Juros abusivos: empréstimo via cartão se espalha em PE

Valores cobrados não seguem nenhuma regra ou base mínima, é de acordo com o que cada um queira

qui, 05/04/2018 - 12:21

“Troque seu limite do cartão de crédito por dinheiro”. O anúncio, que parece atrativo para quem quer dinheiro vivo, está espalhado nas paradas de ônibus e muros da Região Metropolitana do Recife. Mas como se consegue trocar o limite do cartão por dinheiro? Esse tipo de serviço é lícito? 

"Se você precisa de dinheiro vivo e tem limite no cartão de crédito, pode trocar o saldo disponível por dinheiro. Eu vou até você com a maquineta, passo o cartão e o valor conseguido liberado é pago em prestações que vão até 12 vezes. Mas quanto maior o número de parcelas, maior os juros que você vai pagar", diz um dos que oferecem o serviço, que se identifica como "consultor financeiro".



Os juros não seguem nenhuma regra ou base mínima para serem cobrados, é de acordo com o que cada um queira. Quem quiser mil reais, por exemplo, tem que ter disponível no limite do cartão de crédito pelo menos R$ 1.400, porque R$ 400 são dos juros. “O trâmite é como se você estivesse comprando numa loja normal, só que com a gente você vai pegar o dinheiro. Passa mil e quatrocentos e pega, em dinheiro vivo, mil reais; pode confiar, não é furada”, diz. 

Segundo a delegada Beatriz Gibson, titular da Delegacia de Crimes Contra o Consumidor, a ilusão do 'dinheiro fácil' dura pouco. "Esses empréstimos clandestinos cobram juros altíssimos, já que não seguem a base de juros do Banco Central. Dois dias depois o consumidor se arrepende, quer voltar atrás e não conseguem mais”. Para ela, não há nada que a polícia possa fazer nestes casos. "Não tem como responsabilizar o 'vendedor', já que não houve pressão nem ameaças. As pessoas viram aquele anúncio e foram até esses agiotas por vontade própria”, explica.

Porém, para o Gerente de Fiscalização do Procon, Roberto Campos, esse é um ato de desvirtuação da finalidade dos cartões de crédito. "Serve como método de pagamento para a aquisição de bens ou serviços; por isso a caracterização de agiotagem.

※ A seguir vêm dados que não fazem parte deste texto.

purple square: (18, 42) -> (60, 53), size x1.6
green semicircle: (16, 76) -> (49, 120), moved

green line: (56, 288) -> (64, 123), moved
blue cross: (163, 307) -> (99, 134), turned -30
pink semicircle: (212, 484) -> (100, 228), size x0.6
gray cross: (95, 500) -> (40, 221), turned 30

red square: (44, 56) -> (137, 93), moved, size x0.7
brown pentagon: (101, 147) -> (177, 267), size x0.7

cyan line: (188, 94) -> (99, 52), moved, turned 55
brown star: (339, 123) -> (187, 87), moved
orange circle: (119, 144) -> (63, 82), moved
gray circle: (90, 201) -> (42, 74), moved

É simulada uma operação, como se fosse a contratação de um serviço, que não existe".

Mas erra quem pensa que as máquinas de cartão estão ligadas a estabelecimentos suspeitos. Segundo Beatriz Gibson, "é muito comum constar na fatura (depois do empréstimo) que a operação foi realizada por restaurantes”.

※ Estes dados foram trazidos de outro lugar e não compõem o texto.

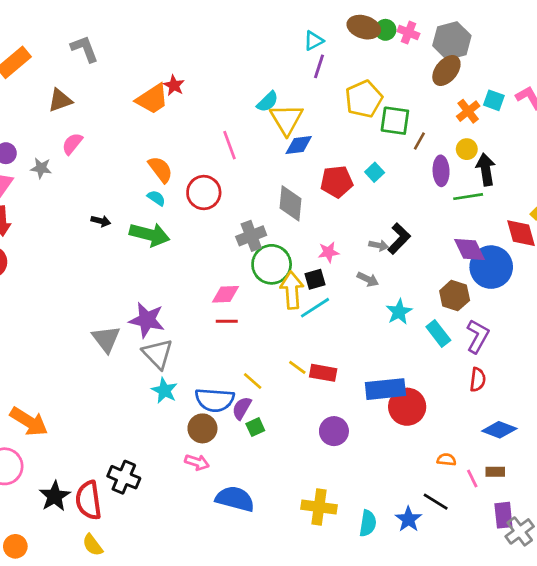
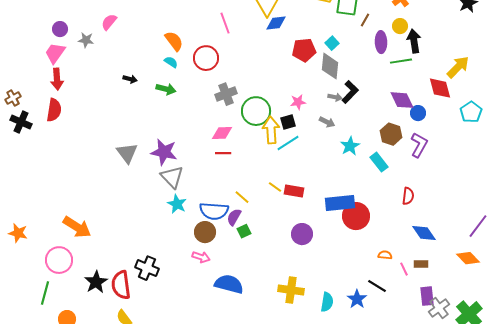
gray diamond: (291, 203) -> (330, 66), moved
green arrow: (150, 235) -> (166, 89), size x0.7
gray cross: (251, 236) -> (226, 94), moved
blue circle: (491, 267) -> (418, 113), size x0.5
purple L-shape: (478, 336) -> (419, 145), moved
gray triangle: (106, 339) -> (127, 153), moved
blue diamond: (499, 430) -> (424, 233), turned 35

Ao ligar para alguns dos números que encontrou nas ruas da cidade, a reportagem do LeiaJá constatou que eles detém vários pontos no Recife, Paulista, Olinda e Jardim Atlântico; e com o “diferencial” de levar o dinheiro até o local em que o contratante quiser. “A gente trabalha de forma correta, com nota fiscal e tudo mais. Até declarar imposto à Receita Federal a gente faz”, informou um dos "consultores".

Além dos anúncios colados pelas ruas, alguns contratam promotores para distribuir panfletos nas ruas. Um dos que contactamos tem ponto fixo na Dantas barreto (Centro do Recife), além de outras cidades do Estado.

Roberto Campos, do Procon, acredita que a procura por esse serviço é um exemplo do desespero de muitos brasileiros. "Boa parte da população está super endividada e procura esse serviço, fazendo dívidas por cima de dívidas".

A exemplo da delegada, Campos diz que o Procon não pode impedir que isso aconteça. "A gente não tem muito o que fazer porque quem procura esse tipo de serviço é o consumidor e não há uma regulamentação do Estado para isso".

Se a pessoa usar o limite do cartão de crédito para pegar dinheiro e não receber, esse serviço pode ser cancelado pelo próprio consumidor, ligando diretamente para a administradora do cartão. “Se acaso não conseguirem solucionar esse problema, elas podem procurar a Delegacia do Consumidor para que possamos tentar solucionar”, aconselha Beatriz Gibson.